In the rear left bar, which has a modern lino tiled floor laid diagonally, you will see some more of the alternating tiled panels and mirror panels above a timber dado and topped with a polychrome tile frieze of urns and swags in deep relief. Some old fixed seating, two splendid colourful stained glass windows by W H Lascelles and Co. with titles of ‘Music’ and ‘Drama’ and three small stained and leaded panels above of mainly fruit. There is a Victorian fireplace with a fine wood surround featuring tiled panels (but a modern interior) with a large gilded and etched mirror above and lit by a skylight with yellow coloured pattern glass panels (probably modern). From the rear left room go down the staircase which has tiling on the walls and you will find another wonderful coloured stained glass window entitled ‘Painting’.
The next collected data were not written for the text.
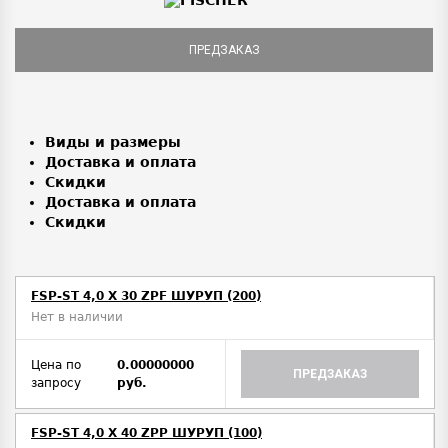
ПРЕДЗАКАЗ
Виды и размеры
Доставка и оплата
Скидки
Доставка и оплата
Скидки
FSP-ST 4,0 X 30 ZPF ШУРУП (200)
Нет в наличии
Цена по
0.00000000
ПРЕДЗАКАЗ
запросу
руб.
FSP-ST 4,0 X 40 ZPP ШУРУП (100)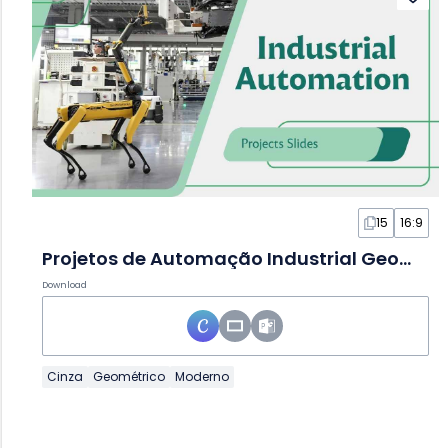
15
16:9
Projetos de Automação Industrial Geométricos em Slides
Download
Cinza
Geométrico
Moderno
The rear right small room has more of the alternating tiled panels and mirror panels above a timber dado and topped with a polychrome tile frieze of urns and swags in deep relief, a good wood surround fireplace with decorative brackets holding up the mantelshelf and a mirror above, but the fixed seating is modern. The bar counter in this room was shortened and changed from one that was straight and finished at the rear wall to the present curved counter created by Samuel Smiths in 2008. Before you leave, gentlemen, have a pee(k) at the loos - a piece of lavatorial elegance exceeded only by those at the Philharmonic in Liverpool! It has floor to ceiling tiling, a (modern) tiled floor and three massive urinals by J Taylor & Sons Ltd.
Upstairs is a bar that may be closed at times e.g. opens at 6pm Sat. It has a bar counter and bar back fitting that are Samuels Smiths replacements but are in a slightly different position to the previous ones. Look behind the servery and you will see some Victorian tiling on a passage and the room has a good cornice.
Princess Louise (1848-1939) was the fourth daughter of Queen Victoria. Described by her mother as 'difficile', she led a racy life-style. There were several affairs with men from the world of art which was Louise's other great interest. Notoriously her mentor in sculpture, Sir Joseph Boehm died in her arms in 1890. She sculpted a statue of Queen Victoria which stands in the gardens of Kensington Palace. She was cremated at Golders Green Cemetery, thus becoming the first royal not to be buried.